Each step of the way I tried to work actively with Zena so that I was helping and assisting to teach her instead of just doing all the work myself. Later in the week she demonstrated a prototype of the particle part of her dematerialize effect that looked really cool!
David meanwhile didn’t need much help this week and finished his main task. He created a pull request that I have since approved and merged in. Eli on the other hand encountered a roadblock as discussions with other leads revealed that his approach of modeling dissolve particles for the player teleporting in Blender wouldn’t work for an animated sprite when the shape of the could constantly change. Thus this week he took to adapting his work into Shader Graph in Unity where he could achieve this effect.
Finally, towards the end of the week before Spring Break I made a few tweaks and then created a pull request for my impact VFX. As of the time of writing no one has reviewed it yet, so I need to go out and remind the other leads who are assigned to do so.
Looking back, this week I didn’t end up getting quite as much as I should have since I still didn’t have completed resources and designs from other pods to start new tasks. In the future I need to be more on the ball about this so I don’t end up stuck without tasks to do again.
Total time breakdown for Week 2:
- 2.5 hrs at sprint meeting
- 2 hrs on getting Zena’s outline shader to work.
- 1 hr on checking David’s pull request and Eli’s work
- 2 hrs on impact VFX pull request creation
Just like how last sprint I resolved to be more proactive within my pod, this next sprint I am resolving to be more proactive in communicating with other pods. This way I can have a better list of tasks ready for myself and other to work on so we aren’t just idling when we don’t have something to do. It would also let me be better informed in general of what other teams are working on in the studio.

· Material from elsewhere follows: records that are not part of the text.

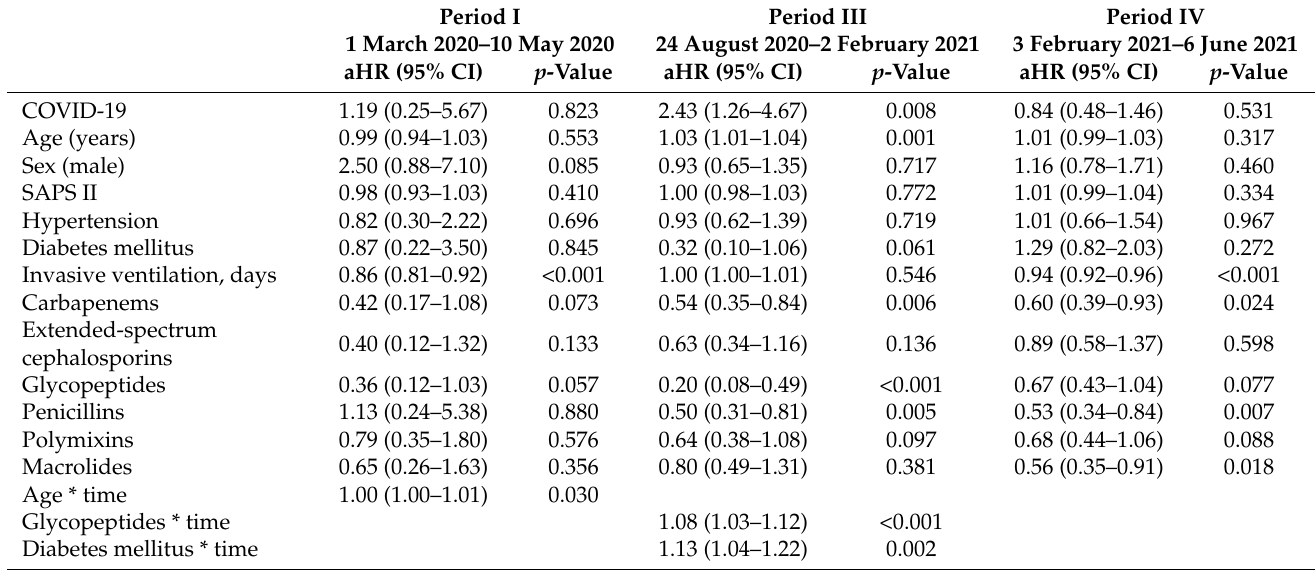
Table 2. Multivariable conditional risk set regression models for time to healthcare-associated infection (HAI) occurred among the patients admitted to the Intensive Care Unit of Umberto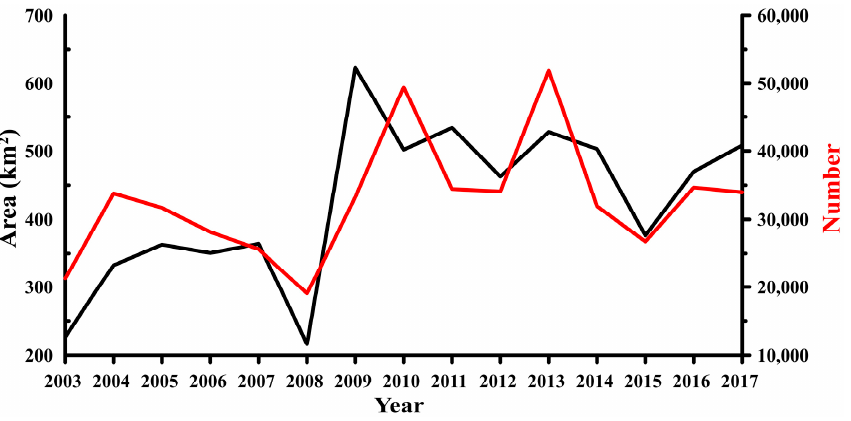
Figure 5. Temporal distribution of landslide area ( black line ) and number ( red line ) in 2003–2017 in Taiwan.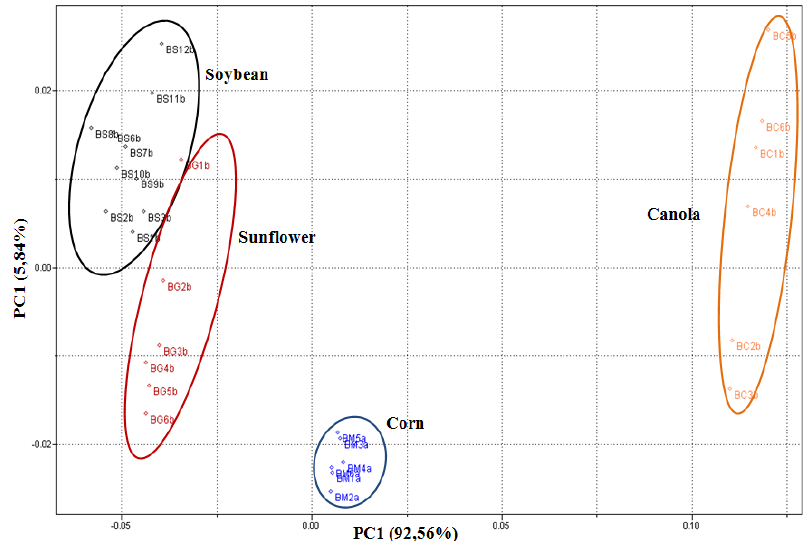
Figure 7. Scores plot (PC1 versus PC2) for the UATR-FTIR spectra of biodiesel samples used in the SIMCA training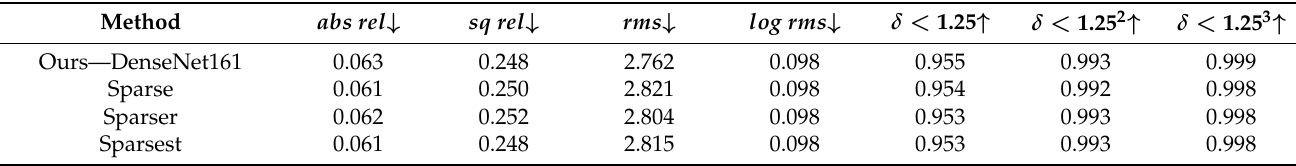
Table 4. Ablation study on the KITTI dataset: performance for different connection densities. All the variants are implemented under DenseNet161 encoder. Metrics indicated by ↓ : lower is better; metrics indicated by ↑ : higher is better.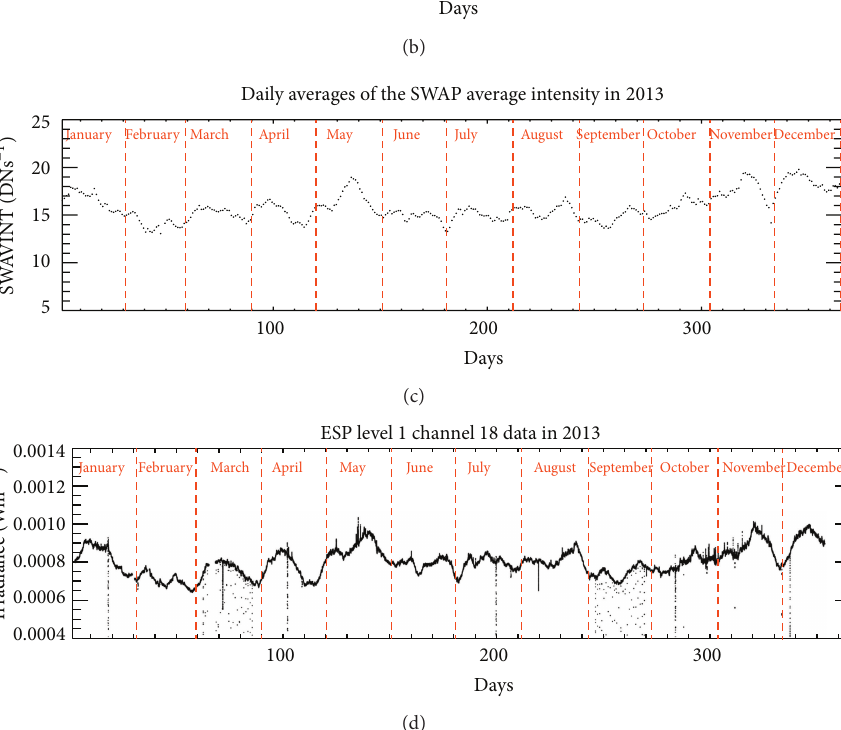
Figure 4: From top to bottom: LYRA level 3 channel 2–4 and ESP level 1 data (at combined responses of the channels QD and 18); LYRA channel 2–4 data alone; daily averages of SWAVINT data; and ESP channel 18 data variations in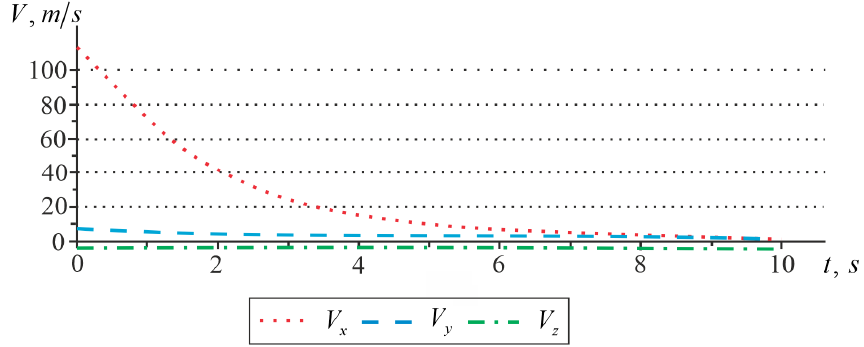
Figure 16. Calculated changes in distances along each of the beams while a helicopter is landing.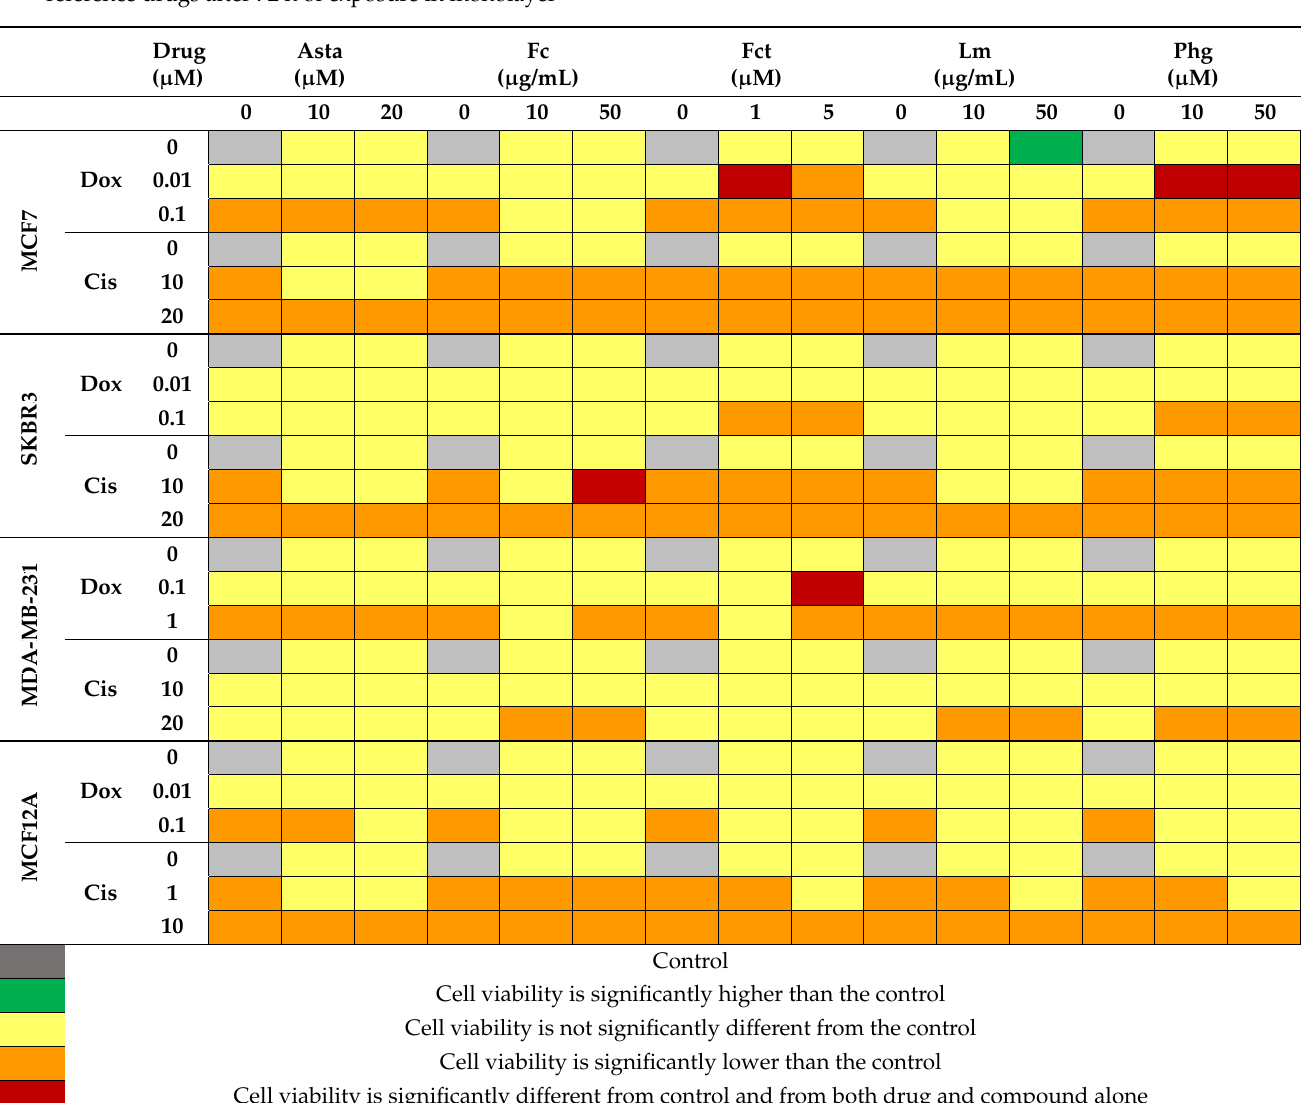
Table 3. Summary of the results on cell viability assessed by MTT of the combination seaweed bioactive compound and reference drugs after 72 h of exposure in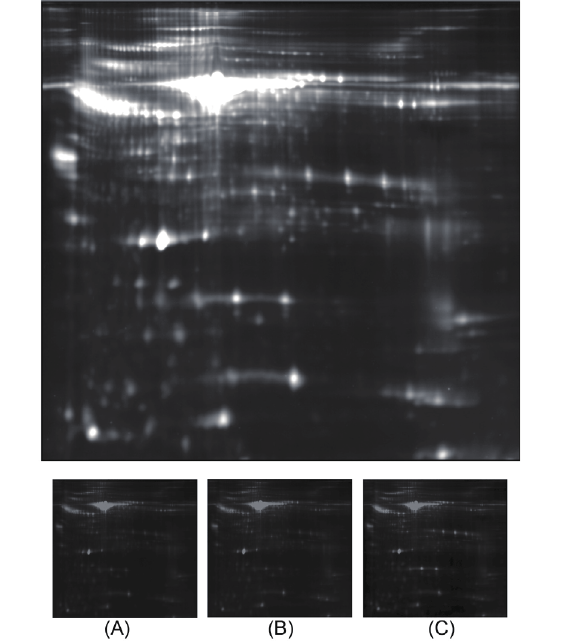
Figure 2. Two-dimensional differential gel electrophoresis (2D-DIGE) fluorescence image of one pair of CH and C samples with interior labels. (A) pooled interior label with Cy2. (B) MF labeled with Cy3. (C) C labeled with Cy5. The three pictures below: Individual channels of Cy2, Cy3, and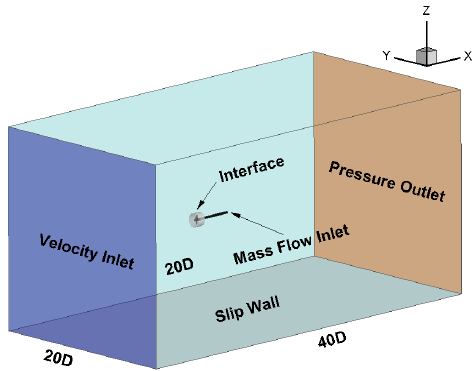
Figure 4. Computation domain and boundary conditions.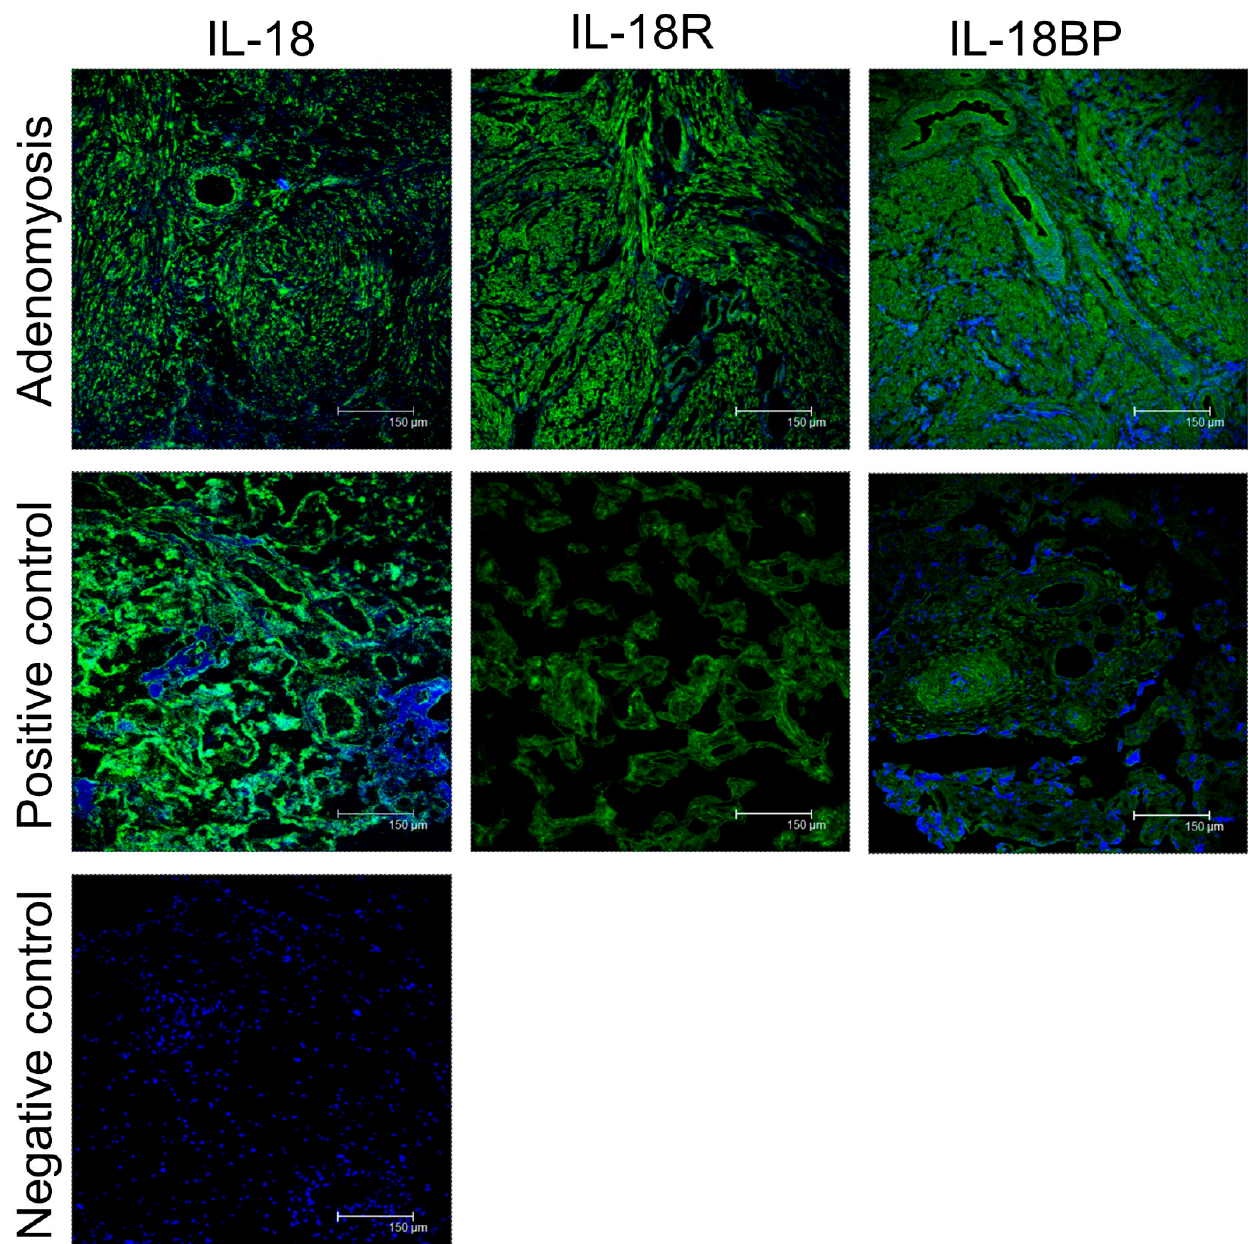
Figure 3. Immunofluorescence of IL-18 system in patients with adenomyosis. The expression of IL-18 system (green) is located in the cytoplasm of both glandular and stromal cells. The human placenta was a positive control of IL-18. The study samples from patients with adenomyosis showed significant overexpression of IL-18 system proteins, indicating the presence of IL-18 system may act as a local immunomodulator in adenomyosis. Scale bars = 150 μ m.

Along with this, though everyone in the pod seemed like they were working hard this sprint, I can’t help but feel as if I gave them too much time for their tasks. David in particular seemed to finish his tasks early, though he did find enough work experimenting with normal maps on his own that he was still occupied. I think I need to speak with our producer and others to get their opinion on whether I should be driving my pod members harder to complete more tasks sooner, or if things are going at a reasonable pace. This would give me more peace of mind about whether or not I could be helping the pod do better.